Can you tell me how I would find the zeros of
P(x) = (x^2-3)(2x-7)^2(x-1)^3

and what is meant by "state the multiplicity of each"?
```

```
Date: 05/13/99 at 17:11:53
From: Doctor Rick
Subject: Re: finding zeros

Hi, Toni.

By definition, the zeros of P(x) are the values of x such that
P(x) = 0. So finding the zeros of P(x) is the same as solving the
equation

(x^2-3)(2x-7)^2(x-1)^3 = 0

If a function is a product of expressions, P(x) = f(x)g(x)...h(x),
then P(x) = 0 if and only if one (or more) of f(x), g(x), ...h(x)
equals 0. (This is true because 0 * y = 0 for all y, and the product
of any two non-zero numbers cannot be zero.) Since your P(x) is such
a product, you need only look for zeros of the factors in the product.
The problem is equivalent to the solution of

x^2-3 = 0  or  (2x-7)^2 = 0  or  (x-1)^3 = 0

The first factor, (x^2-3), is not a product as it stands, but we can
rewrite it as a product of two linear expressions:

x^2 - 3 = (x + sqrt(3))(x - sqrt(3))

A difference of squares can always be written as the product of a sum
and a difference in this way. Since a zero of either of these factors
is a zero of (x^2 - 3), we have two new equations to solve:

x + sqrt(3) = 0  or  x - sqrt(3) = 0

Both these equations are linear - they only have the first power of
the variable. A linear equation by definition has a zero of
multiplicity 1; the zeros of these two linear equations are
x = -sqrt(3) and x = sqrt(3). These are both zeros of the whole
equation.

◆ **ENTRIES SHOWN**
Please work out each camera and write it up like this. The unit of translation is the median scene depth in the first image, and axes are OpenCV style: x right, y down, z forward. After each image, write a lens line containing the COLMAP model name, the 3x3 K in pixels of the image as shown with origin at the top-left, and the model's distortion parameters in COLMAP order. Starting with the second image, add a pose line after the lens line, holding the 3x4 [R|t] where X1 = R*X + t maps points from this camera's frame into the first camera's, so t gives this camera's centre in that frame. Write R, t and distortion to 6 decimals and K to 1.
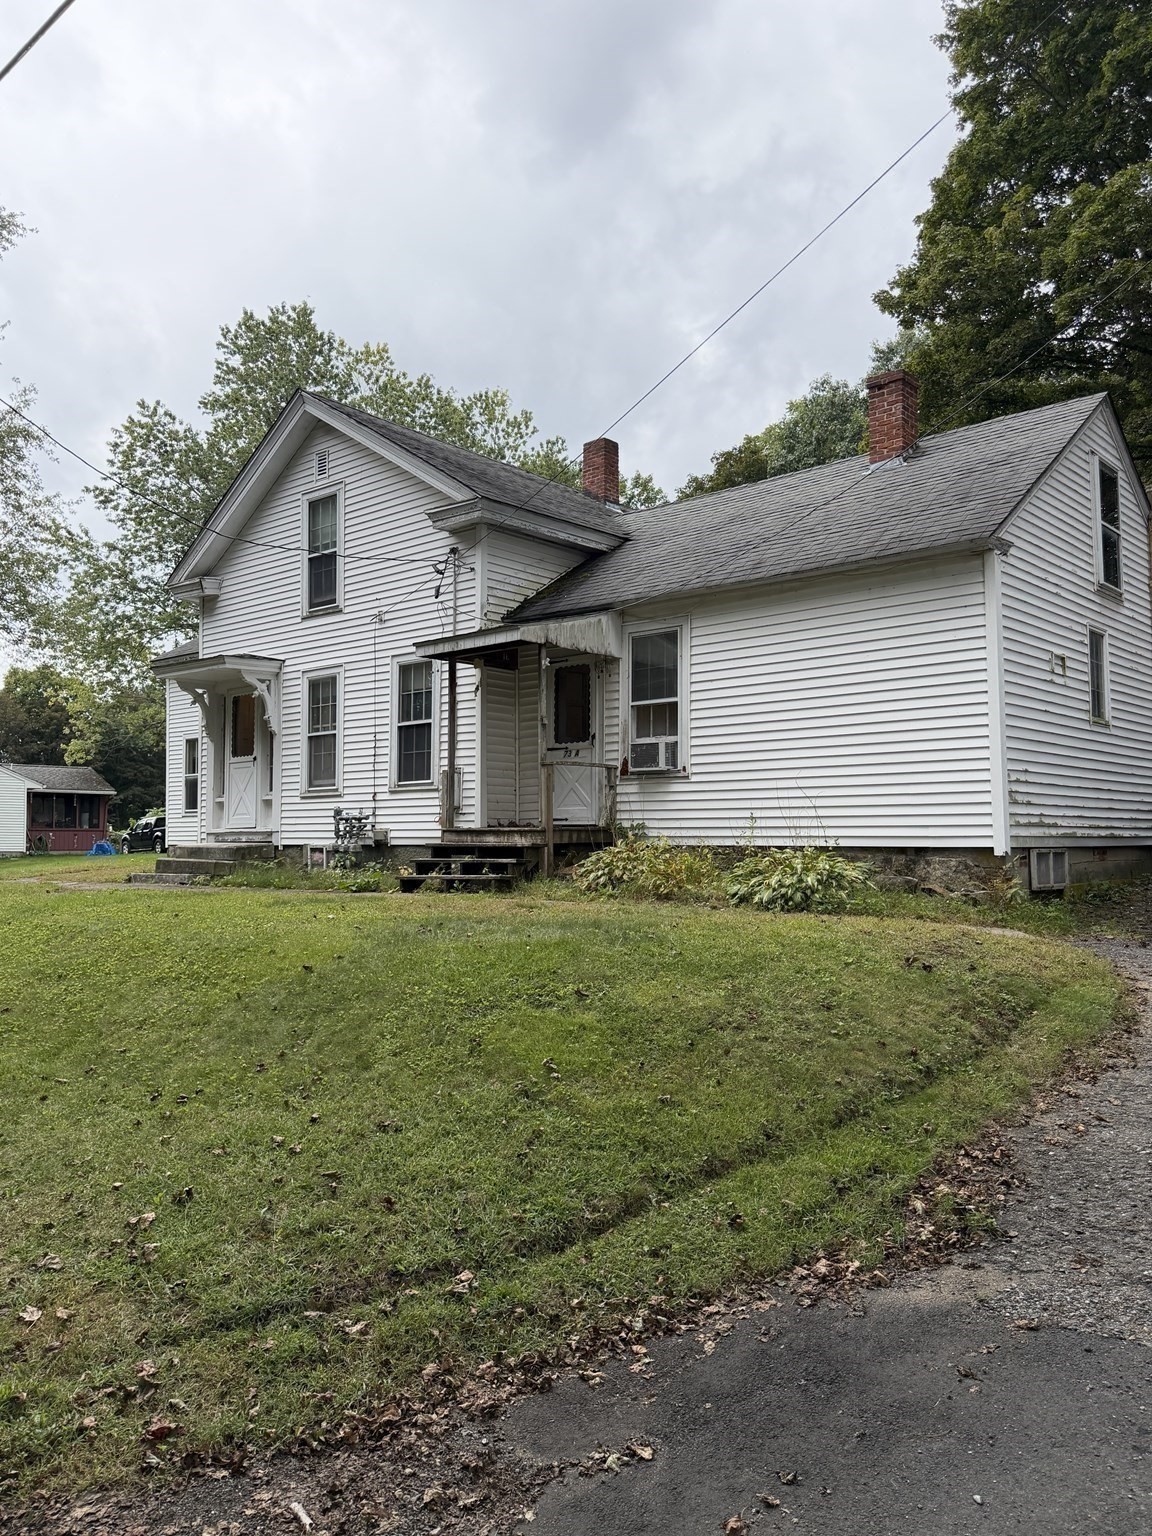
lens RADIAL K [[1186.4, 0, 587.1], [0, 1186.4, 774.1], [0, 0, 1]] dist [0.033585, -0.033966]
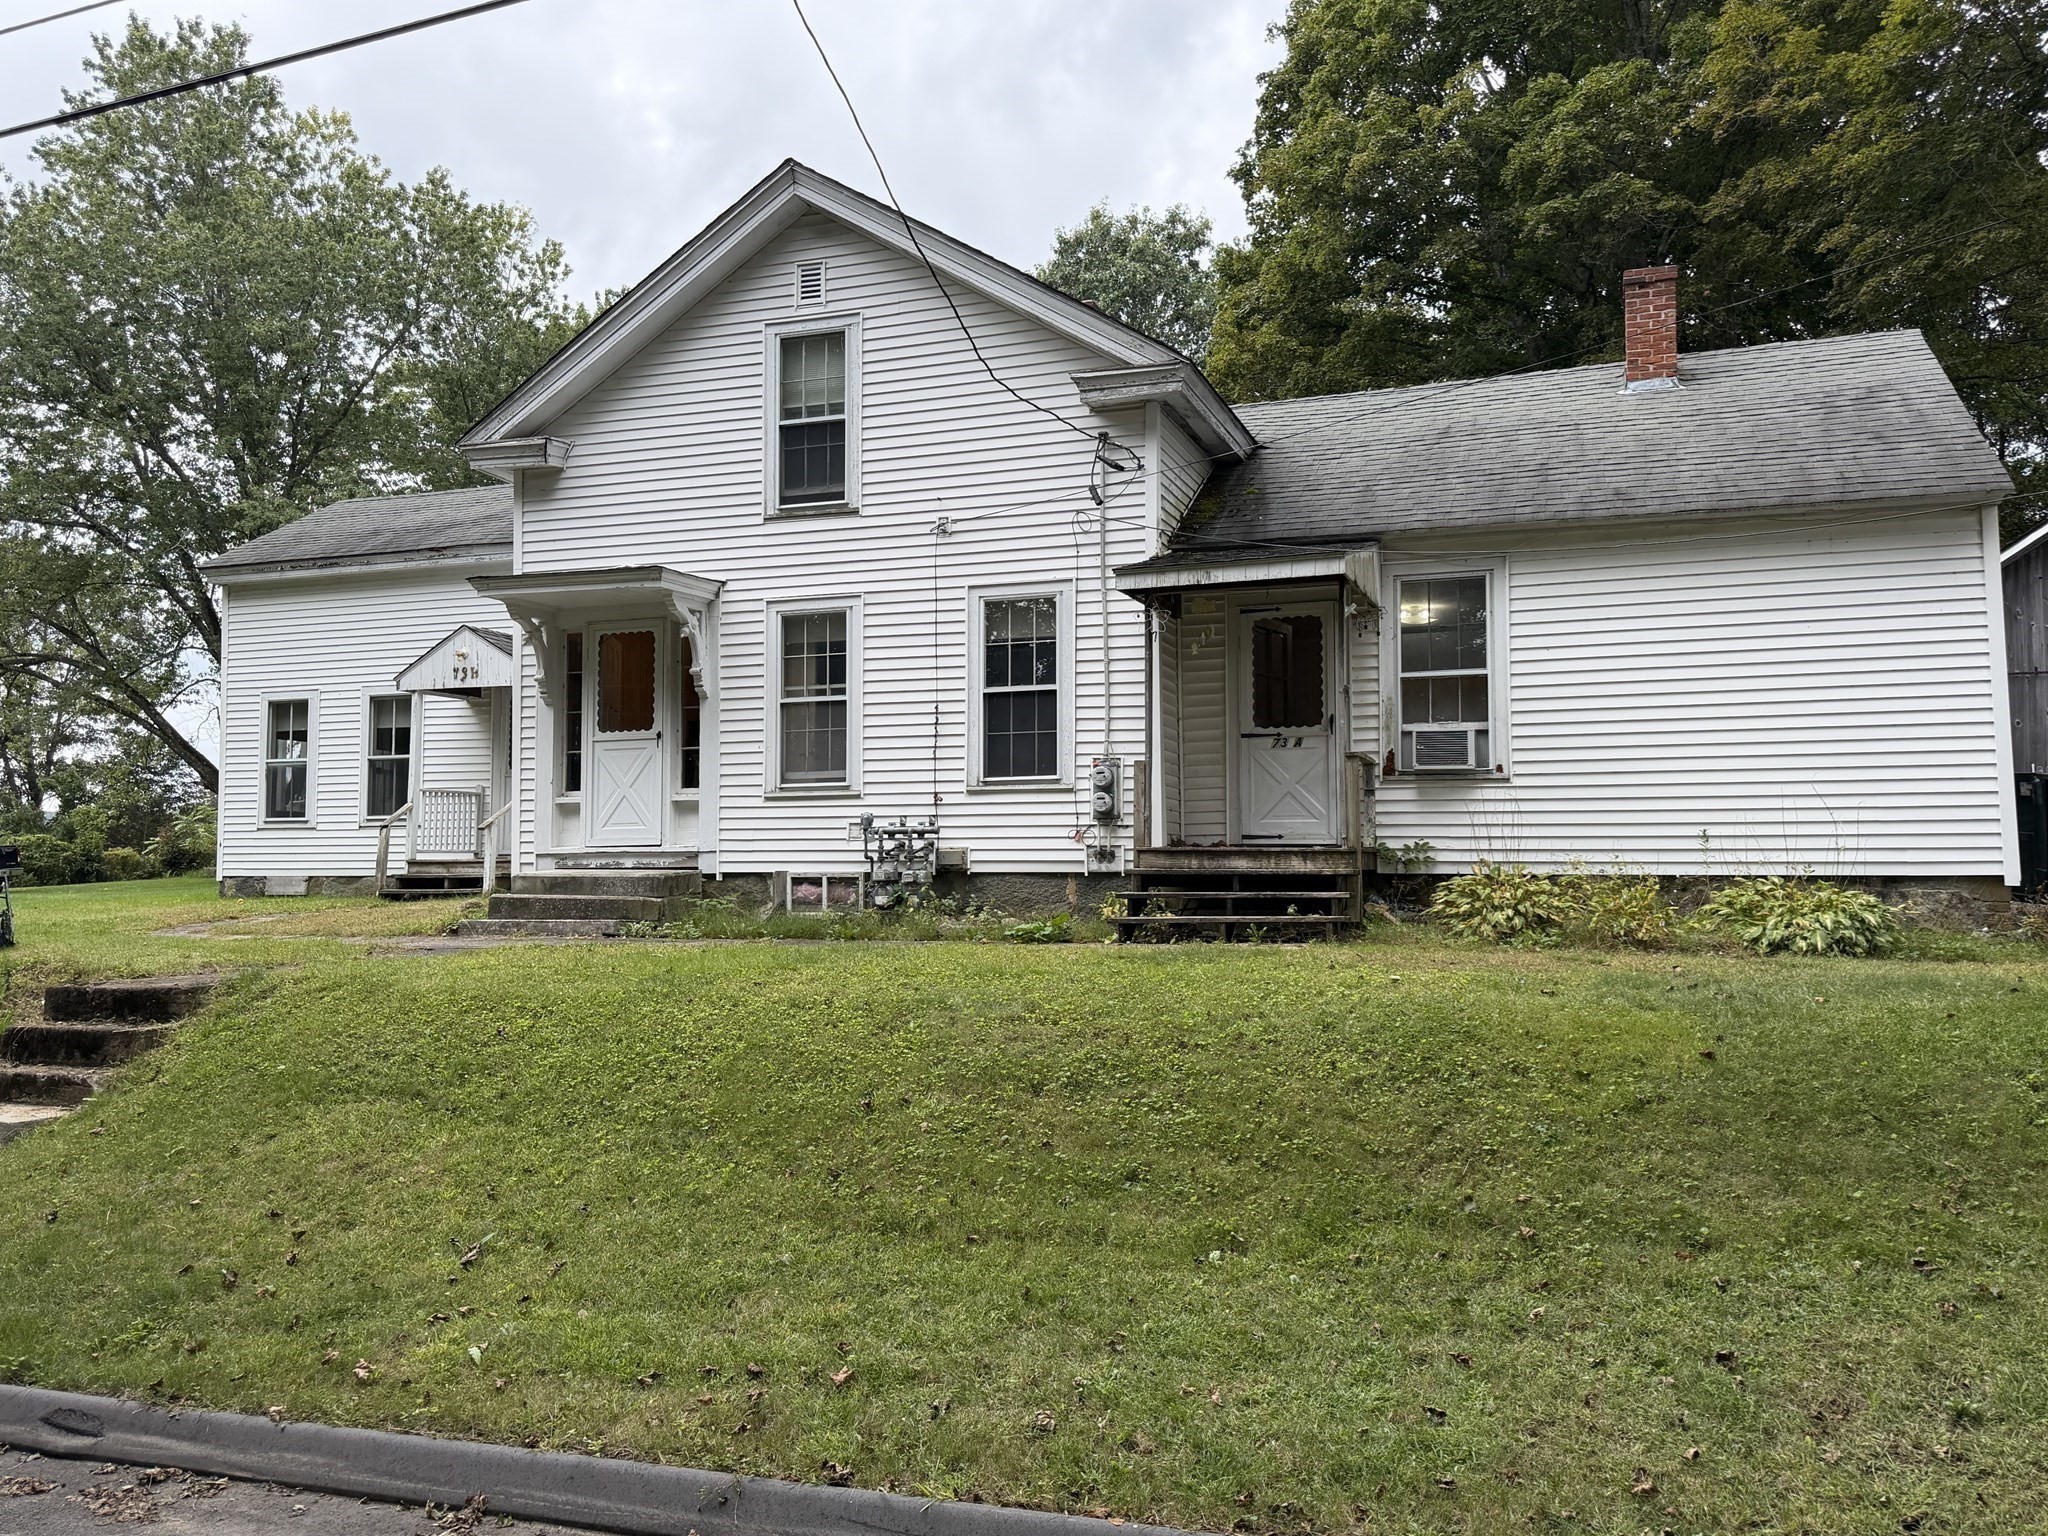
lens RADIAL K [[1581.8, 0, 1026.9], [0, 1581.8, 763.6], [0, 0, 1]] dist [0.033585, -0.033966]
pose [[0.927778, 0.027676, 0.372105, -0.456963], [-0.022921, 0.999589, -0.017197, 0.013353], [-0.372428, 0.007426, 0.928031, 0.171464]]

...

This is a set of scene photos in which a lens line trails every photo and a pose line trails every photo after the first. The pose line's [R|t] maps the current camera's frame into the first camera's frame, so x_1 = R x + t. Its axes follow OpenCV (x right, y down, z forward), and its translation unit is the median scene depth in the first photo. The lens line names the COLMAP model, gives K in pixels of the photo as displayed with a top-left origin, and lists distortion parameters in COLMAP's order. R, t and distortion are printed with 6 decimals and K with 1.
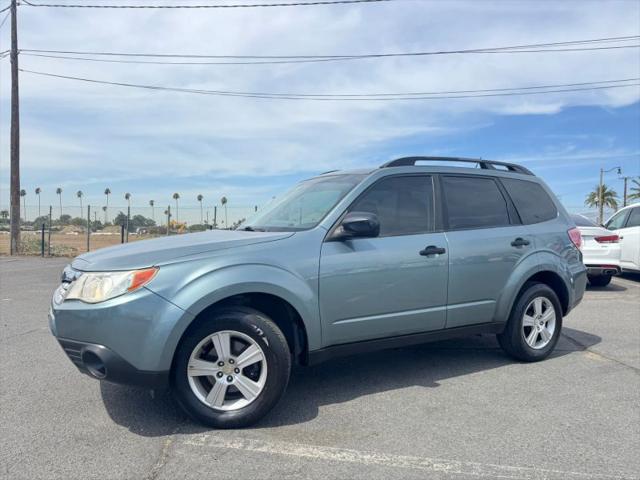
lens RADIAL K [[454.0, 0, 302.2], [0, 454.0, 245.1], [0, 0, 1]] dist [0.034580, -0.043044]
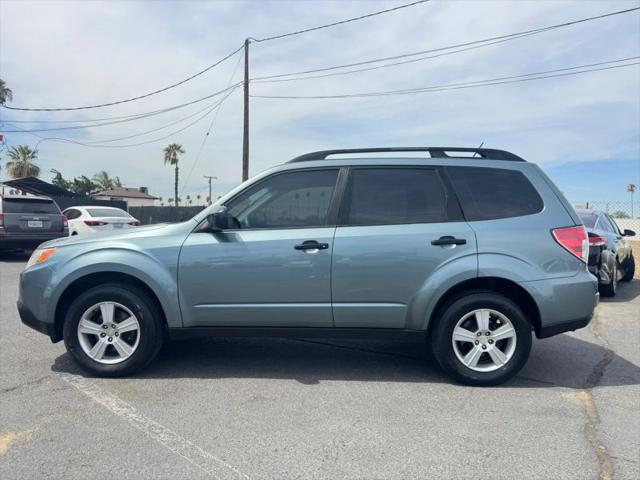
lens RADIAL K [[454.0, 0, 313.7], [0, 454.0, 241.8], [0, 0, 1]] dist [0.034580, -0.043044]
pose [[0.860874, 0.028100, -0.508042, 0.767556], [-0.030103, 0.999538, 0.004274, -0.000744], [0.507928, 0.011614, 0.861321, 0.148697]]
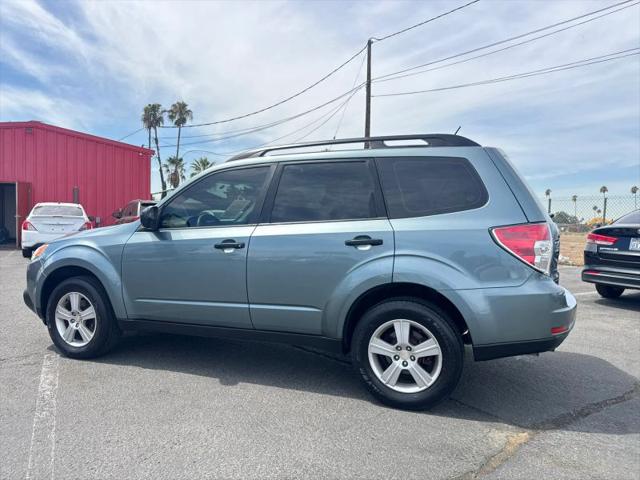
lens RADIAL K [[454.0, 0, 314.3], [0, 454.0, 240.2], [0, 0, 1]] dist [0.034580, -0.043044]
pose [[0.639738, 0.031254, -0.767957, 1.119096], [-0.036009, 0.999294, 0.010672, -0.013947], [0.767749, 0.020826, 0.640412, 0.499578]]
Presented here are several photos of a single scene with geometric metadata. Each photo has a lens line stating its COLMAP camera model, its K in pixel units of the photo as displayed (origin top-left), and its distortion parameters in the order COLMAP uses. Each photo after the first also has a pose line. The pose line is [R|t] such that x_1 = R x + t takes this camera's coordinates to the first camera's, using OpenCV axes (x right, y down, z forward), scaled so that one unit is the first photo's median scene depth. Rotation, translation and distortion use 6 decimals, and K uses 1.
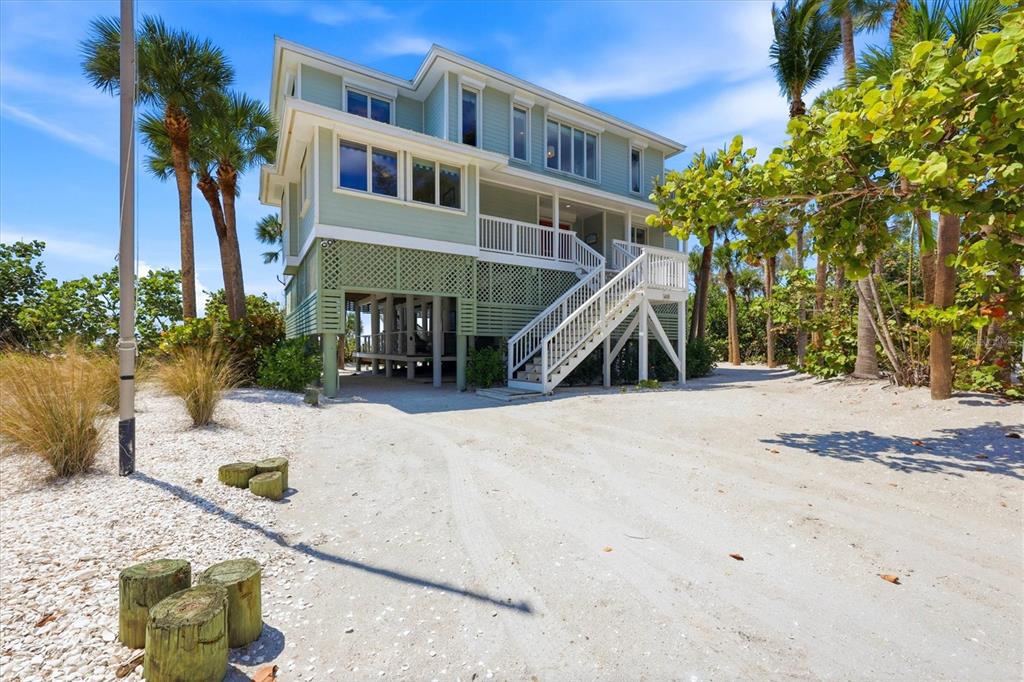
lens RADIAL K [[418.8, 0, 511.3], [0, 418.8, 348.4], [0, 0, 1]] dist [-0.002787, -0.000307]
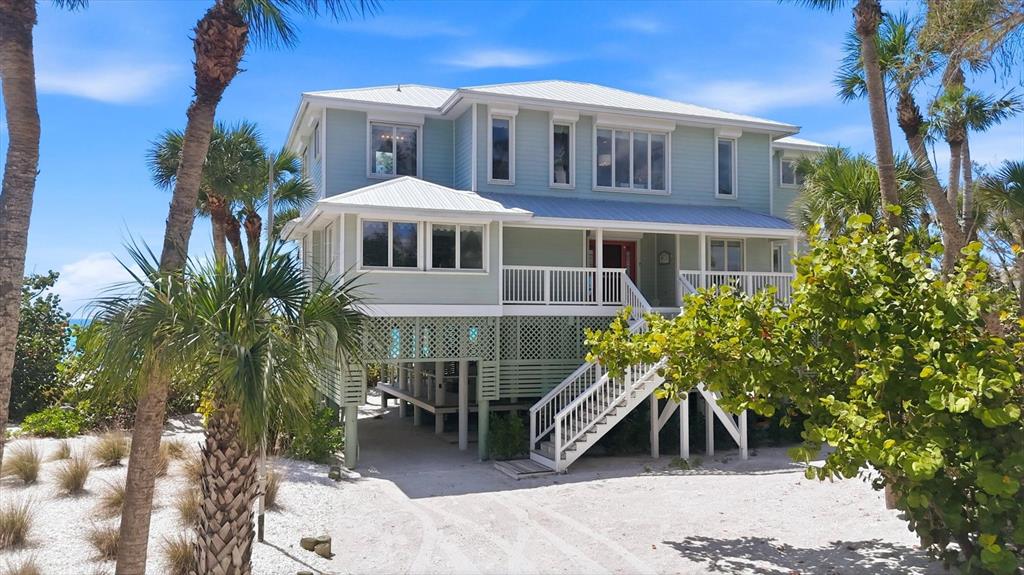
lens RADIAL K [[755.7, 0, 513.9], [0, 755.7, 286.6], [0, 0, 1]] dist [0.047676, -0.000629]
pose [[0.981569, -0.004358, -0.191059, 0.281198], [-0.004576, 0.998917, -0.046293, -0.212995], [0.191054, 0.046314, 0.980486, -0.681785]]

◆ **ACTIVITY 1**
In the text about finding zeros, what multiplicity does a linear equation have by definition?
◆ **ACTIVITY 2**
Name every factor in the original product that makes up P(x) in the text about finding zeros.
◆ **ACTIVITY 3**
Carry on the explanation of finding zeros, starting after its last sentence.

◆ **RESPONSE BOX 1**
Multiplicity 1.

◆ **RESPONSE BOX 2**
(x^2-3), (2x-7)^2, (x-1)^3

◆ **RESPONSE BOX 3**
The second and third factors are themselves products - the second is

(2x-7)(2x-7) = 0

which is equivalent to

2x-7 = 0  or  2x-7 = 0

When x = 7/2, BOTH these equations are true. We say that x = 7/2 is a
zero of multiplicity 2 because it is a zero of two linear factors of
the function.

Likewise with the third factor,

(x-1)(x-1)(x-1) = 0

x-1 = 0  or  x-1 = 0  or  x-1 = 0

When x = 1, all 3 equations are true, so x = 1 is a zero of
multiplicity 3.

It's time to put it all together. The zeros of

P(x) = (x^2-3)(2x-7)^2(x-1)^3

are:

x = 7/2,       multiplicity 2
x = 1,         multiplicity 3
x = sqrt(3),   multiplicity 1
x = - sqrt(3), multiplicity 1

Once you get the idea, you can practically read off the zeroes and
their multiplicities directly from a function written in this form.

Here is an extra tidbit. If you were to expand P(x) as a polynomial,
the term with the highest exponent of x would be x^7 (actually 4x^7),
making this a polynomial of degree 7. The sum of the multiplicities
of the zeros of a polynomial is always the degree of the polynomial.
In this way you can be sure that you have found all the zeros.

I hope this helps.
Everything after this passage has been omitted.